To screen candidates, we recommend an equally rigorous approach to evaluate and screen individual companies across four dimensions:
- Right product: Does the candidate have the right product offering to fill your portfolio gap? Solution preferences in China can differ with Western markets, so evaluating technologies through the China customer lens will be key. For example, given the large patient volumes in hospitals, higher throughput solutions are often more sought after than in Western markets.
- Strong operations: MNC offerings will more often be differentiated on quality. Understanding if the local partner has a track record of developing similar products of quality will be critical. Regulatory approval in key markets or quality certification such as the U.S. Food and Drug Administration, Communauté Européenne, Good Manufacturing Process system and TÜV Rheinland for their products, as well as national-level grants and awards, are indicators.
- Capable organization: Management ability and openness to collaboration also must be considered beyond its product and operations. When evaluating a company, look to understand if the candidate’s management has significant MNC experience or a successful track record of past collaborations with MNCs.
- Financial stability: Beyond typical financial indicators, understanding the company’s shareholding structure is often worthwhile.

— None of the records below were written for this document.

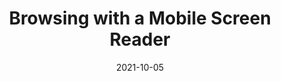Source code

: ---
date: 2021-10-05
hidden: true
publisher: tetralogical
tags:
  - accessibility
  - user-agents
target_url: https://tetralogical.com/blog/2021/10/05/browsing-with-a-mobile-screen-reader/
title: Browsing with a Mobile Screen Reader
---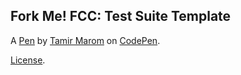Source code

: Fork Me! FCC: Test Suite Template
---------------------------------


A [Pen](https://codepen.io/tamir-marom/pen/YzyoNNy) by [Tamir Marom](https://codepen.io/tamir-marom) on [CodePen](https://codepen.io).

[License](https://codepen.io/tamir-marom/pen/YzyoNNy/license).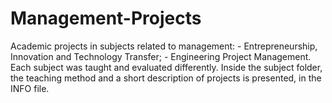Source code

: # Management-Projects
Academic projects in subjects related to management: - Entrepreneurship, Innovation and Technology Transfer; - Engineering Project Management.  Each subject was taught and evaluated differently. Inside the subject folder, the teaching method and a short description of projects is presented, in the INFO file.
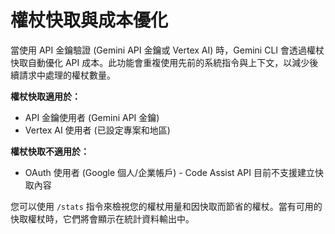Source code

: # 權杖快取與成本優化

當使用 API 金鑰驗證 (Gemini API 金鑰或 Vertex AI) 時，Gemini CLI 會透過權杖快取自動優化 API 成本。此功能會重複使用先前的系統指令與上下文，以減少後續請求中處理的權杖數量。

**權杖快取適用於：**

- API 金鑰使用者 (Gemini API 金鑰)
- Vertex AI 使用者 (已設定專案和地區)

**權杖快取不適用於：**

- OAuth 使用者 (Google 個人/企業帳戶) - Code Assist API 目前不支援建立快取內容

您可以使用 `/stats` 指令來檢視您的權杖用量和因快取而節省的權杖。當有可用的快取權杖時，它們將會顯示在統計資料輸出中。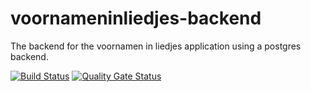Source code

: # voornameninliedjes-backend

The backend for the voornamen in liedjes application using a postgres backend.

[![Build Status](https://app.travis-ci.com/rweekers/voornameninliedjes-backend.svg?branch=master)](https://app.travis-ci.com/rweekers/voornameninliedjes-backend)
[![Quality Gate Status](https://sonarcloud.io/api/project_badges/measure?project=nl.orangeflamingo%3Avoornameninliedjes-backend&metric=alert_status)](https://sonarcloud.io/summary/new_code?id=nl.orangeflamingo%3Avoornameninliedjes-backend)
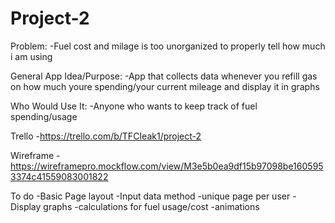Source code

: # Project-2

Problem:
-Fuel cost and milage is too unorganized to properly tell how much i am using

General App Idea/Purpose: 
-App that collects data whenever you refill gas on how much youre spending/your current mileage and display it in graphs

Who Would Use It: 
-Anyone who wants to keep track of fuel spending/usage

Trello
-https://trello.com/b/TFCIeak1/project-2

Wireframe
-https://wireframepro.mockflow.com/view/M3e5b0ea9df15b97098be1605953374c41559083001822


To do 
-Basic Page layout
-Input data method
-unique page per user
-Display graphs
-calculations for fuel usage/cost
-animations

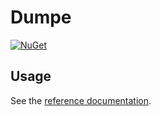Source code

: # Dumpe

[![NuGet](https://img.shields.io/nuget/v/Dumpe.svg)](https://www.nuget.org/packages/Dumpe)

## Usage

See the [reference documentation](Dumpe.md).
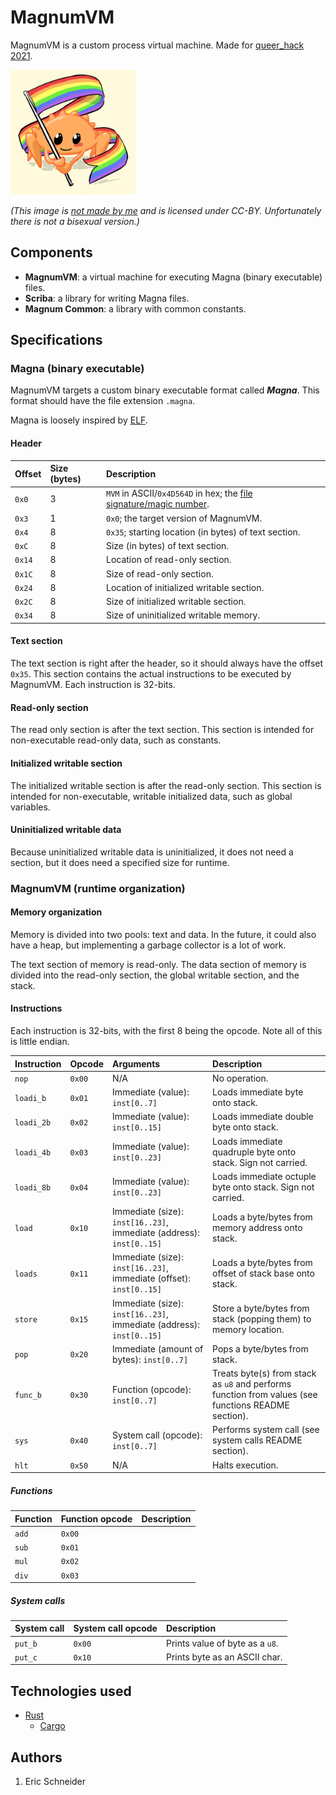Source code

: # MagnumVM
MagnumVM is a custom process virtual machine. Made for [queer_hack 2021](https://queer-hack21.devpost.com/).

<img src="gayrust.jpg" width="200">

_(This image is [not made by me](https://twitter.com/whoisaldeka/status/1165148059484880896) and is licensed under CC-BY. Unfortunately there is not a bisexual version.)_

## Components
* **MagnumVM**: a virtual machine for executing Magna (binary executable) files.
* **Scriba**: a library for writing Magna files.
* **Magnum Common**: a library with common constants.

## Specifications
### Magna (binary executable)
MagnumVM targets a custom binary executable format called ***Magna***. This format should have the file extension `.magna`.

Magna is loosely inspired by [ELF](https://en.wikipedia.org/wiki/Executable_and_Linkable_Format).

#### Header
| Offset | Size (bytes) | Description
| :------ | :------ | :------
| `0x0` | 3 | `MVM` in ASCII/`0x4D564D` in hex; the [file signature/magic number](https://en.wikipedia.org/wiki/List_of_file_signatures).
| `0x3` | 1 | `0x0`; the target version of MagnumVM.
| `0x4` | 8 | `0x35`; starting location (in bytes) of text section.
| `0xC` | 8 | Size (in bytes) of text section.
| `0x14` | 8 | Location of read-only section.
| `0x1C` | 8 | Size of read-only section.
| `0x24` | 8 | Location of initialized writable section.
| `0x2C` | 8 | Size of initialized writable section.
| `0x34` | 8 | Size of uninitialized writable memory.

#### Text section
The text section is right after the header, so it should always have the offset `0x35`. This section contains the actual instructions to be executed by MagnumVM. Each instruction is 32-bits.

#### Read-only section
The read only section is after the text section. This section is intended for non-executable read-only data, such as constants.

#### Initialized writable section
The initialized writable section is after the read-only section. This section is intended for non-executable, writable initialized data, such as global variables.

#### Uninitialized writable data
Because uninitialized writable data is uninitialized, it does not need a section, but it does need a specified size for runtime.

### MagnumVM (runtime organization)
#### Memory organization
Memory is divided into two pools: text and data. In the future, it could also have a heap, but implementing a garbage collector is a lot of work.

The text section of memory is read-only. The data section of memory is divided into the read-only section, the global writable section, and the stack.

#### Instructions
Each instruction is 32-bits, with the first 8 being the opcode. Note all of this is little endian.

| Instruction | Opcode | Arguments | Description
| :------ | :------ | :------ | :------
| `nop` | `0x00` | N/A | No operation.
| `loadi_b` | `0x01` | Immediate (value): `inst[0..7]` | Loads immediate byte onto stack.
| `loadi_2b` | `0x02` | Immediate (value): `inst[0..15]` | Loads immediate double byte onto stack.
| `loadi_4b` | `0x03` | Immediate (value): `inst[0..23]` | Loads immediate quadruple byte onto stack. Sign not carried.
| `loadi_8b` | `0x04` | Immediate (value): `inst[0..23]` | Loads immediate octuple byte onto stack. Sign not carried.
| `load` | `0x10` | Immediate (size): `inst[16..23]`, immediate (address): `inst[0..15]` | Loads a byte/bytes from memory address onto stack.
| `loads` | `0x11` | Immediate (size): `inst[16..23]`, immediate (offset): `inst[0..15]` | Loads a byte/bytes from offset of stack base onto stack.
| `store` | `0x15` | Immediate (size): `inst[16..23]`, immediate (address): `inst[0..15]` | Store a byte/bytes from stack (popping them) to memory location.
| `pop` | `0x20` | Immediate (amount of bytes): `inst[0..7]` | Pops a byte/bytes from stack.
| `func_b` | `0x30` | Function (opcode): `inst[0..7]` | Treats byte(s) from stack as `u8` and performs function from values (see functions README section).
| `sys` | `0x40` | System call (opcode): `inst[0..7]` | Performs system call (see system calls README section).
| `hlt` | `0x50` | N/A | Halts execution.

##### Functions
| Function | Function opcode | Description
| :------ | :------ | :------
| `add` | `0x00` |
| `sub` | `0x01` | 
| `mul` | `0x02` |
| `div` | `0x03` |

##### System calls
| System call | System call opcode | Description
| :------ | :------ | :------
| `put_b` | `0x00` | Prints value of byte as a `u8`.
| `put_c` | `0x10` | Prints byte as an ASCII char.

## Technologies used
* [Rust](https://github.com/rust-lang/rust)
  * [Cargo](https://github.com/rust-lang/cargo)

## Authors
1. Eric Schneider
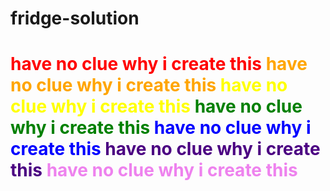 # fridge-solution
<h1>
  <span style="color: red;">have no clue why i create this</span>
  <span style="color: orange;">have no clue why i create this</span>
  <span style="color: yellow;">have no clue why i create this</span>
  <span style="color: green;">have no clue why i create this</span>
  <span style="color: blue;">have no clue why i create this</span>
  <span style="color: indigo;">have no clue why i create this</span>
  <span style="color: violet;">have no clue why i create this</span>
</h1>
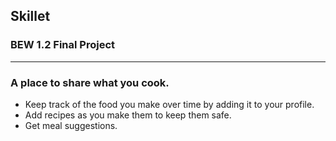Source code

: ## Skillet

### BEW 1.2 Final Project

* * * 

### A place to share what you cook.
* Keep track of the food you make over time by adding it to your profile.
* Add recipes as you make them to keep them safe.
* Get meal suggestions.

Often, specific government ownership may increase partnership complexities.
Finally, in partnership design, we believe there are four key elements that help ensure sustainable relationships.

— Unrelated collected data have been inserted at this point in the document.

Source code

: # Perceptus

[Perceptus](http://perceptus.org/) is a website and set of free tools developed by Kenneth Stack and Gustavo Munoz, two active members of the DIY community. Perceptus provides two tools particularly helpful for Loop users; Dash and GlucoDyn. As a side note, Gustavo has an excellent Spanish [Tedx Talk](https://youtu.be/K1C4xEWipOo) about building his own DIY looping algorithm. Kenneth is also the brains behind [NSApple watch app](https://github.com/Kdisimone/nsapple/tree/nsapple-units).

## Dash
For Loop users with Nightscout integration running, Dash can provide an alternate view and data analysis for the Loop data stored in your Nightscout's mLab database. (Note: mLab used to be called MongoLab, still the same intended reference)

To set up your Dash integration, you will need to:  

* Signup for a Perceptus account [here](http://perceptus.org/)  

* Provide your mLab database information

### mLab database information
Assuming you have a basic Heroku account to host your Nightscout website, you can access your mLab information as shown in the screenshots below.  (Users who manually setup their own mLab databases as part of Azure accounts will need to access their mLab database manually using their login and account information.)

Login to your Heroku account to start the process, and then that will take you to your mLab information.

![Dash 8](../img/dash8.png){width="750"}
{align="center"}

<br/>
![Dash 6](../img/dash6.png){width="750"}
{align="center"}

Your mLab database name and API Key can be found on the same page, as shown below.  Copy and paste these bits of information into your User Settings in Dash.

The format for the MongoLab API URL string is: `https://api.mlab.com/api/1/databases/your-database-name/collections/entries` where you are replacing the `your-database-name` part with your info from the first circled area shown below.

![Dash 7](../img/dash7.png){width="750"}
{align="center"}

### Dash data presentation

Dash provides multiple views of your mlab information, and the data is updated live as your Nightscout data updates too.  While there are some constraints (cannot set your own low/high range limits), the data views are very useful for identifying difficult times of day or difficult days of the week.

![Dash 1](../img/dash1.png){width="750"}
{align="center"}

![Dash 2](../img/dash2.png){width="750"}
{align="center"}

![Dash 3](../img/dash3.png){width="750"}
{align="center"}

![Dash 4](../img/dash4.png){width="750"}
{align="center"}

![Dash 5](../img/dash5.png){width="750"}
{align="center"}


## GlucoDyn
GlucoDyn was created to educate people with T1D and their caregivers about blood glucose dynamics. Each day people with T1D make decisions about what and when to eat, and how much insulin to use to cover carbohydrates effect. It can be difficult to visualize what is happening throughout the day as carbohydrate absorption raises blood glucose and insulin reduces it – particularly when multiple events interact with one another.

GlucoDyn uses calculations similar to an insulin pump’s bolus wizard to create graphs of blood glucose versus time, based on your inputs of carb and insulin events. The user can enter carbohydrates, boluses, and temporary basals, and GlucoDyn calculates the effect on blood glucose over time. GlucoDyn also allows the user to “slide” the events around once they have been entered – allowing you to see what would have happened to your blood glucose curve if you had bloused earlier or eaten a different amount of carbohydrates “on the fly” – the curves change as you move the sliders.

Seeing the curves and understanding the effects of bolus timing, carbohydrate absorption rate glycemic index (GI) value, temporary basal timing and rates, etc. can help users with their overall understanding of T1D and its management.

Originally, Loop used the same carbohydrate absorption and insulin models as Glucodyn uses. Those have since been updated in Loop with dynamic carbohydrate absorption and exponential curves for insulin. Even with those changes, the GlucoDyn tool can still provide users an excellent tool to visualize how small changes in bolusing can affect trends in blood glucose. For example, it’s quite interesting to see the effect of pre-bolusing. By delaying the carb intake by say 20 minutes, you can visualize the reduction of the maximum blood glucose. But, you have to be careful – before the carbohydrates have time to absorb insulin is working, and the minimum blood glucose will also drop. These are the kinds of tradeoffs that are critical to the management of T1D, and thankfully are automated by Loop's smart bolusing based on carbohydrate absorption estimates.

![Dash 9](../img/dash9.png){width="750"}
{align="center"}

- Global-affiliate alignment: Gaining support from key global stakeholders on foundational partnership parameters must serve as the prerequisite for any MNC-local related partnerships. This is to avoid investing significant resources, only to find a partnership is not feasible within the global headquarters’ framework.
- Win-win: A sustainable partnership requires all parties to articulate and align on the value they offer and the expected benefits on fair grounds. MNCs often assume that, because they’re a global company, local partners have much more to gain in partnering with them and request partnership terms that are perceived as unfair and lopsided.
- Trust: Sufficient delegation within an MNC and appropriate allocation of responsibilities with local partners will help glue the partnership and minimize the cost of communication. Even after establishing the partnership, some MNCs do not trust their partner and insist on absolute control, leading to a breakdown in the partnership operations.
- Compatibility: A local partner’s company culture could be significantly different than yours. In addition to screening for companies based on management fit, it’s also critical to take a compatible approach to the local partner’s culture, management philosophy and business norms.
While the China market continues to evolve and increase in complexity, it remains a must-win market for MNCs. We expect partnerships to become an even more prominent component of China medtech’s business landscape as companies adapt their portfolios and go-to-market models.
Disclaimer: The content of the article, including the main text and the charts, is for reference only. No liabilities will be assumed by ZS for readers taking or not taking any action according to any content of the article.